Active data collection – Data is collected by actively generating packet streams or other synthetic data (non-user data). Probing and scanning tools such as ping, traceroute, MTR, NMAP are used to generate such data.

It is important to note that most of the network data collected for analytics uses passive data collection methods. However, in certain cases, data generated through active scanning is helpful.

Collection nodes

The network consists of various types of devices, both physical and virtual. The general data provided by any device can fall into one of the following categories – Flow based, Packet based, Logs and Metrics.

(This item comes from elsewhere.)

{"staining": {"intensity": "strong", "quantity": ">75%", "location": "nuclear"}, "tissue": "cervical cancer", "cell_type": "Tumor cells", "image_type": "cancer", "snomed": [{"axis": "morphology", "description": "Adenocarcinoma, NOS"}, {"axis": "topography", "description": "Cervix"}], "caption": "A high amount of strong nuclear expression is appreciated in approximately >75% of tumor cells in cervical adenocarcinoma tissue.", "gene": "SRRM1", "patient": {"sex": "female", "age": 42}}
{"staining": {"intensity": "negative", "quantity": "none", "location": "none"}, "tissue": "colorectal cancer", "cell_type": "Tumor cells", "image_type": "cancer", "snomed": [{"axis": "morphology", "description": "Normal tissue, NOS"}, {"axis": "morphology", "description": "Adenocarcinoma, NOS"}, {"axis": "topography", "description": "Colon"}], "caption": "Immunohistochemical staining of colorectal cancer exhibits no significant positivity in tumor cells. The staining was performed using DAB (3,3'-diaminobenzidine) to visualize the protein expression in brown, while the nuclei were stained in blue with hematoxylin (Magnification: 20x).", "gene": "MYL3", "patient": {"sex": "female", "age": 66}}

The data however varies based on the following:

Device function – Whether the device is forwarding device (Routers, Switches), security device (Firewalls, IDS) or end devices (Servers/Hosts). In a cloud environment, you could get different data based on the different cloud functions or services (compute, networking, storage etc.)
Vendor – While there is some standardization (SNMP MIBs and Flow templates), the types of data and the level of detail varies between vendors for the same type of device (e.g., Palo Alto firewall vs F5) or cloud computing service.

OSI Layer

When analyzing data from networking environments, it is necessary to understand the level of abstraction. The OSI 7 layer/TCP-IP 5-layer models provide abstraction for different network functionality at each layer.

Each layer has its own set of protocols and a packet capture tool such as Wireshark can provide insights into the data available at different layers of the stack.

Data Link Layer – This is typically ethernet level data such as source and destination MAC addresses. The data from this layer has limited use when it comes to analytics.
Network Layer – This has the IP layer information such as source and destination IP address, IP flags and IP fragmentation.
Transport Layer – This is either TCP or UDP level information and contains port numbers, handshake information, TCP flags, TCP window sizes, and retransmission.
Application Layer – The application layer contains information specific to application layer protocols such as HTTP and DNS.

Other types of data

While the above encompasses most of the network data, there are other types of network data that can be used in building or augmenting machine learning models.

Performance Monitoring data from routers and other systems that determine the quality, performance, and reliability to track the SLA agreed by the user and the network service provider.
Fault Monitoring data from routers, and other systems that can provide information on network faults, warnings and other alerts.